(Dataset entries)
+ + + +

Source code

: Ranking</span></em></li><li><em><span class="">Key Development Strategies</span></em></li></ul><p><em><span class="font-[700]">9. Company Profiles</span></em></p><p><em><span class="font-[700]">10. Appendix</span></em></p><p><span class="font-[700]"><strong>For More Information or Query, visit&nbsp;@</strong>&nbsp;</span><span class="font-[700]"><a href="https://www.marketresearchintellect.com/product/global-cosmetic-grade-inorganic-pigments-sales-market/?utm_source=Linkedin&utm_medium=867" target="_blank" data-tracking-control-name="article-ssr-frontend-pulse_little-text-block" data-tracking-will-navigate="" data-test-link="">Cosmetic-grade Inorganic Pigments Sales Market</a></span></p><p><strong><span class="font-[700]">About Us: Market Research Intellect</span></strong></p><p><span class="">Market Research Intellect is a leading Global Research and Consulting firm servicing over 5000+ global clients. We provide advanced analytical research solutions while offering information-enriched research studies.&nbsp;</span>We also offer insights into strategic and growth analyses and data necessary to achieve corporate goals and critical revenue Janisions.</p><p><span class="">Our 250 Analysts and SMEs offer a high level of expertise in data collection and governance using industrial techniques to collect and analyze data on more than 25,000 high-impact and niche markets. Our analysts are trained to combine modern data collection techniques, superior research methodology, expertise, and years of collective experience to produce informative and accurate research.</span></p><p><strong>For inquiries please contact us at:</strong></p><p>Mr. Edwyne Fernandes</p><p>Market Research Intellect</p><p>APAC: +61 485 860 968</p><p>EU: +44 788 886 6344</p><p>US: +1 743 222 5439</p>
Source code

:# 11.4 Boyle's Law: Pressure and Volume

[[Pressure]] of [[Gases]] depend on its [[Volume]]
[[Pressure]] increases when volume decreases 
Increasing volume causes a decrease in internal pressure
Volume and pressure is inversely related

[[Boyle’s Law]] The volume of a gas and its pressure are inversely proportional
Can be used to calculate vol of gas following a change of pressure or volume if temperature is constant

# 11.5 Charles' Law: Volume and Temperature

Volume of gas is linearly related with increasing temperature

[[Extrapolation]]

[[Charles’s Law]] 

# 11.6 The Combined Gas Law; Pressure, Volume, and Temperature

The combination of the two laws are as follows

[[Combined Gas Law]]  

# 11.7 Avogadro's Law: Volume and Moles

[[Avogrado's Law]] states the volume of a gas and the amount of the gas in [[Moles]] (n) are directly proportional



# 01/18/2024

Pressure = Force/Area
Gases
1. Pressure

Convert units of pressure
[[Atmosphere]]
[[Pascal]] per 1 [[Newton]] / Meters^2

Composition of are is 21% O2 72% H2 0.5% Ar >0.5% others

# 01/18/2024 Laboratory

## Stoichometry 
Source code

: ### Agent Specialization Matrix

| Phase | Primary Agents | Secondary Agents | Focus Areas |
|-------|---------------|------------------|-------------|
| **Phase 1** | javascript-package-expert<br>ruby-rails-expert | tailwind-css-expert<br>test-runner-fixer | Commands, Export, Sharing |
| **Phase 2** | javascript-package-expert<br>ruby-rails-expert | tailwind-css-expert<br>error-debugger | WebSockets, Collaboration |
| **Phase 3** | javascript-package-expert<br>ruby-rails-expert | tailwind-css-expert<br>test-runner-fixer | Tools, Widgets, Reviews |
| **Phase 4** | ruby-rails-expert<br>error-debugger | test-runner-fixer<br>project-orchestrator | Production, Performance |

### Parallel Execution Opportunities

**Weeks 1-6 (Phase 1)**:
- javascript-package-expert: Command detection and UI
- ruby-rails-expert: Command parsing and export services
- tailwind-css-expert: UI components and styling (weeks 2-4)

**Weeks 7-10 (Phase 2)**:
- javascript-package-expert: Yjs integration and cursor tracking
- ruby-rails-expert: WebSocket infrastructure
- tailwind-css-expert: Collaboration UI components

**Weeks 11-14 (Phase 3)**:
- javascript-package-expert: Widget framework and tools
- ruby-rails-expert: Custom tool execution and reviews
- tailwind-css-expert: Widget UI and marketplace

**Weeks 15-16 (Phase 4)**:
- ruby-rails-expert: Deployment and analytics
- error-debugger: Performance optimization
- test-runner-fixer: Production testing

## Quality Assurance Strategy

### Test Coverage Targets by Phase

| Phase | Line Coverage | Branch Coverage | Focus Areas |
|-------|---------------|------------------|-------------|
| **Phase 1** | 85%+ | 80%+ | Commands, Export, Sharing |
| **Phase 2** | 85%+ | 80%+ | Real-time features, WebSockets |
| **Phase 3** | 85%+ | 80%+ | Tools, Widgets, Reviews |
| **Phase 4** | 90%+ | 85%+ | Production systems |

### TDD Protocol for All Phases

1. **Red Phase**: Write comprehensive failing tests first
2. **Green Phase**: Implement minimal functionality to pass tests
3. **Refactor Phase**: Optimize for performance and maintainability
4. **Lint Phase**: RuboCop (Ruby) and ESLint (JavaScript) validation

+ + + +

_About this task_
Rewrite the entries above, substituting "rails-backend-expert" for each occurrence of "ruby-rails-expert" and leaving all other text unchanged.

_Final answer_
Source code

: Ranking</span></em></li><li><em><span class="">Key Development Strategies</span></em></li></ul><p><em><span class="font-[700]">9. Company Profiles</span></em></p><p><em><span class="font-[700]">10. Appendix</span></em></p><p><span class="font-[700]"><strong>For More Information or Query, visit&nbsp;@</strong>&nbsp;</span><span class="font-[700]"><a href="https://www.marketresearchintellect.com/product/global-cosmetic-grade-inorganic-pigments-sales-market/?utm_source=Linkedin&utm_medium=867" target="_blank" data-tracking-control-name="article-ssr-frontend-pulse_little-text-block" data-tracking-will-navigate="" data-test-link="">Cosmetic-grade Inorganic Pigments Sales Market</a></span></p><p><strong><span class="font-[700]">About Us: Market Research Intellect</span></strong></p><p><span class="">Market Research Intellect is a leading Global Research and Consulting firm servicing over 5000+ global clients. We provide advanced analytical research solutions while offering information-enriched research studies.&nbsp;</span>We also offer insights into strategic and growth analyses and data necessary to achieve corporate goals and critical revenue Janisions.</p><p><span class="">Our 250 Analysts and SMEs offer a high level of expertise in data collection and governance using industrial techniques to collect and analyze data on more than 25,000 high-impact and niche markets. Our analysts are trained to combine modern data collection techniques, superior research methodology, expertise, and years of collective experience to produce informative and accurate research.</span></p><p><strong>For inquiries please contact us at:</strong></p><p>Mr. Edwyne Fernandes</p><p>Market Research Intellect</p><p>APAC: +61 485 860 968</p><p>EU: +44 788 886 6344</p><p>US: +1 743 222 5439</p>
Source code

:# 11.4 Boyle's Law: Pressure and Volume

[[Pressure]] of [[Gases]] depend on its [[Volume]]
[[Pressure]] increases when volume decreases 
Increasing volume causes a decrease in internal pressure
Volume and pressure is inversely related

[[Boyle’s Law]] The volume of a gas and its pressure are inversely proportional
Can be used to calculate vol of gas following a change of pressure or volume if temperature is constant

# 11.5 Charles' Law: Volume and Temperature

Volume of gas is linearly related with increasing temperature

[[Extrapolation]]

[[Charles’s Law]] 

# 11.6 The Combined Gas Law; Pressure, Volume, and Temperature

The combination of the two laws are as follows

[[Combined Gas Law]]  

# 11.7 Avogadro's Law: Volume and Moles

[[Avogrado's Law]] states the volume of a gas and the amount of the gas in [[Moles]] (n) are directly proportional



# 01/18/2024

Pressure = Force/Area
Gases
1. Pressure

Convert units of pressure
[[Atmosphere]]
[[Pascal]] per 1 [[Newton]] / Meters^2

Composition of are is 21% O2 72% H2 0.5% Ar >0.5% others

# 01/18/2024 Laboratory

## Stoichometry 
Source code

: ### Agent Specialization Matrix

| Phase | Primary Agents | Secondary Agents | Focus Areas |
|-------|---------------|------------------|-------------|
| **Phase 1** | javascript-package-expert<br>rails-backend-expert | tailwind-css-expert<br>test-runner-fixer | Commands, Export, Sharing |
| **Phase 2** | javascript-package-expert<br>rails-backend-expert | tailwind-css-expert<br>error-debugger | WebSockets, Collaboration |
| **Phase 3** | javascript-package-expert<br>rails-backend-expert | tailwind-css-expert<br>test-runner-fixer | Tools, Widgets, Reviews |
| **Phase 4** | rails-backend-expert<br>error-debugger | test-runner-fixer<br>project-orchestrator | Production, Performance |

### Parallel Execution Opportunities

**Weeks 1-6 (Phase 1)**:
- javascript-package-expert: Command detection and UI
- rails-backend-expert: Command parsing and export services
- tailwind-css-expert: UI components and styling (weeks 2-4)

**Weeks 7-10 (Phase 2)**:
- javascript-package-expert: Yjs integration and cursor tracking
- rails-backend-expert: WebSocket infrastructure
- tailwind-css-expert: Collaboration UI components

**Weeks 11-14 (Phase 3)**:
- javascript-package-expert: Widget framework and tools
- rails-backend-expert: Custom tool execution and reviews
- tailwind-css-expert: Widget UI and marketplace

**Weeks 15-16 (Phase 4)**:
- rails-backend-expert: Deployment and analytics
- error-debugger: Performance optimization
- test-runner-fixer: Production testing

## Quality Assurance Strategy

### Test Coverage Targets by Phase

| Phase | Line Coverage | Branch Coverage | Focus Areas |
|-------|---------------|------------------|-------------|
| **Phase 1** | 85%+ | 80%+ | Commands, Export, Sharing |
| **Phase 2** | 85%+ | 80%+ | Real-time features, WebSockets |
| **Phase 3** | 85%+ | 80%+ | Tools, Widgets, Reviews |
| **Phase 4** | 90%+ | 85%+ | Production systems |

### TDD Protocol for All Phases

1. **Red Phase**: Write comprehensive failing tests first
2. **Green Phase**: Implement minimal functionality to pass tests
3. **Refactor Phase**: Optimize for performance and maintainability
4. **Lint Phase**: RuboCop (Ruby) and ESLint (JavaScript) validation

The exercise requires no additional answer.